The process resembles a directors' out of office court administration appointment to enable all companies (whatever their size) to file an application to court for a moratorium, initially for 28 days to allow time to formulate restructuring proposals without pressure from creditors. A company would have to meet eligibility criteria and have the consent of an Insolvency Practitioner to act during the moratorium as a 'monitor'.

Directors would stay in control of the company whilst the moratorium is in place and will continue to operate the business and propose the restructuring plan. The process would not be available to companies that have entered into a moratorium, administration or CVA in the last 12 months. Permission from court to commence a moratorium would be required where there is a pending winding-up petition together with consequential changes to s.127 IA86.

The suggestion has been made recently, that a more innovative use of the administration process by IPs working with directors, focussing on Purpose 1 (rescuing companies), could achieve similar results.

2018 proposed measures on suppliers

The proposals also saw suppliers being prevented from enforcing termination clauses upon an insolvency event whilst the moratorium is in place, which bolsters the breathing space for the distressed company. Such suppliers would begiven super-priority as an expense of the moratorium.

What insolvency measures as a result of COVID-19 haven't we seen yet?

So far there has been no moratorium on the presentation of a winding-up petition against a company, a measure that any creditor with an unpaid debt of £750 can take. The court has though announced a blanket adjournment of hearings of pending winding-up petitions and the majority of bankruptcy petitions of at least 12 weeks. So far, however, there have been no consequential changes to s.127 IA86 or s.284 IA86 to validate post-petition dispositions.

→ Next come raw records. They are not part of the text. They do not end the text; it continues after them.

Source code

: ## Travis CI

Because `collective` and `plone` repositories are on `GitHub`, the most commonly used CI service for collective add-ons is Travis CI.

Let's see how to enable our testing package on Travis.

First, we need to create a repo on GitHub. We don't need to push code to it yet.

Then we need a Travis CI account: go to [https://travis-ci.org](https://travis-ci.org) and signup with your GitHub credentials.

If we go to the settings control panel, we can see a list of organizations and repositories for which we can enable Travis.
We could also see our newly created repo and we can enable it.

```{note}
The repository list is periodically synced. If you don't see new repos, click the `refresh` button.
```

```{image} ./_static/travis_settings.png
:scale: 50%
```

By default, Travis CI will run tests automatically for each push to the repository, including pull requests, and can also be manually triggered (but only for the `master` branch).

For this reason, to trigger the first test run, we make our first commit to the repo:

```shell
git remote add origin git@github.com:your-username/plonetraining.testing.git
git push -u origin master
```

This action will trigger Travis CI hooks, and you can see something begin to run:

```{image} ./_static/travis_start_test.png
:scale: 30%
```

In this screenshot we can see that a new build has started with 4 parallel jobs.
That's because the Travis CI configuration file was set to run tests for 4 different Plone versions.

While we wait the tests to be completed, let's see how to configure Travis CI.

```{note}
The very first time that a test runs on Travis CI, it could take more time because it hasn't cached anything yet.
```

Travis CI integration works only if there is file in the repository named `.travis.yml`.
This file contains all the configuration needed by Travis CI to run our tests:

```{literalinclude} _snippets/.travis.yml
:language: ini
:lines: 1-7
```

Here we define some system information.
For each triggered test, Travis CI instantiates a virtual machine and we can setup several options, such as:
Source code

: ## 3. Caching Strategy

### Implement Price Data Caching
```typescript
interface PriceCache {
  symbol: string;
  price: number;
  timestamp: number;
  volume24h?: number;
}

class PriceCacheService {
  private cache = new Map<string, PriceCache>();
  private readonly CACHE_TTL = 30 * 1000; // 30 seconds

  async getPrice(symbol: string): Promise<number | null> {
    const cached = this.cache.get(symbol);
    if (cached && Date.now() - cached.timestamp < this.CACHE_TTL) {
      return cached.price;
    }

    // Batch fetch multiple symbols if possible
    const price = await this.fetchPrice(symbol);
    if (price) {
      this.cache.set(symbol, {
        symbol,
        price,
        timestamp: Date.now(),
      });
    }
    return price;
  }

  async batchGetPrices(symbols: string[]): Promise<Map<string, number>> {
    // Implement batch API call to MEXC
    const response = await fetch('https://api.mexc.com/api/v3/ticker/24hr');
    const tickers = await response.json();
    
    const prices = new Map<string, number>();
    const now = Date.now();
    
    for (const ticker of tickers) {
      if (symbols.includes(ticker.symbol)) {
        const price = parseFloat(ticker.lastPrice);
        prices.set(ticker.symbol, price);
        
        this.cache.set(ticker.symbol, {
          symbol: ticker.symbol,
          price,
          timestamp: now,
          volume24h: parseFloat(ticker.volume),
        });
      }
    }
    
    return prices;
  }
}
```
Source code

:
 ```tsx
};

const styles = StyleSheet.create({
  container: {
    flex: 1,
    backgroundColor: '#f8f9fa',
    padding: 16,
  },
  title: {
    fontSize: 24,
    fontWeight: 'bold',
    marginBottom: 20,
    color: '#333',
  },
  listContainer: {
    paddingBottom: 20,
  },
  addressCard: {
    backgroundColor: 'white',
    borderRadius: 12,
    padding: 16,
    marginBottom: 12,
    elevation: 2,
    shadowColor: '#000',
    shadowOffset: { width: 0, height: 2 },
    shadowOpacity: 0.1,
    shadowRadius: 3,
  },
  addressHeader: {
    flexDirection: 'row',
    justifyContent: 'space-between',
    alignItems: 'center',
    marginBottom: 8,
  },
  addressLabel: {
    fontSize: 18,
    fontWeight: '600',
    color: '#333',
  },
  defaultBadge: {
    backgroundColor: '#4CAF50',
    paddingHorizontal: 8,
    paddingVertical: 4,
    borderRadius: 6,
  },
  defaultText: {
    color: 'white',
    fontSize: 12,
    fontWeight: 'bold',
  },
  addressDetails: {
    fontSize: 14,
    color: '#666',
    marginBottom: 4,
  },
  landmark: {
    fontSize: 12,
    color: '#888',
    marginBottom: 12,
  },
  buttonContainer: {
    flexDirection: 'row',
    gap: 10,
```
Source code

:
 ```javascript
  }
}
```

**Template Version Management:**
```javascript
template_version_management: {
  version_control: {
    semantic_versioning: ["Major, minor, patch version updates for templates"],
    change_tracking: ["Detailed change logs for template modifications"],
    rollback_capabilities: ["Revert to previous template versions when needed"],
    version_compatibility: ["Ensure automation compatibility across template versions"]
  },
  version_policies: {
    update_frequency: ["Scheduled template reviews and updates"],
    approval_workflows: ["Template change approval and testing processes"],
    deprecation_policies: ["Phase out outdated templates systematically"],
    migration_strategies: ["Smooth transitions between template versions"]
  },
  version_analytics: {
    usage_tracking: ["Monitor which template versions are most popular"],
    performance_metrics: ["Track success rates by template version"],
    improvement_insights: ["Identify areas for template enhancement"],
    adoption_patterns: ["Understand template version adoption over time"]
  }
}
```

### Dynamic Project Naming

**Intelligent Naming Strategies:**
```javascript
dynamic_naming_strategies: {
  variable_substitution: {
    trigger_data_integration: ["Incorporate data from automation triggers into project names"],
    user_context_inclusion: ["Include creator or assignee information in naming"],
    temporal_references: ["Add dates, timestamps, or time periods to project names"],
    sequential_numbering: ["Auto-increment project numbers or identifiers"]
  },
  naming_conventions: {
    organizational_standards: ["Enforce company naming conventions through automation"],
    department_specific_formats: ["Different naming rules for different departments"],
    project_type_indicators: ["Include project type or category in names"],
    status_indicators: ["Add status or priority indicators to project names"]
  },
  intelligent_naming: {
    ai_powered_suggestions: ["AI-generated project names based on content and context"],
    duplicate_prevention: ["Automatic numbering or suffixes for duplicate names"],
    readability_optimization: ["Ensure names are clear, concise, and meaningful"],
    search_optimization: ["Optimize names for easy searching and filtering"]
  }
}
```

Nor has there, as many have expected, been any change to the threshold for the minimum debt to present a bankruptcy petition (currently £5,000) or a winding-up petition (currently £750). In Australia for instance, the threshold debt has temporarily been increased to $20,000 for both individuals and companies and the time for complying with a statutory demand in either case increased from 21 days to six months.

Maybe it's a case of "UK, watch this space"?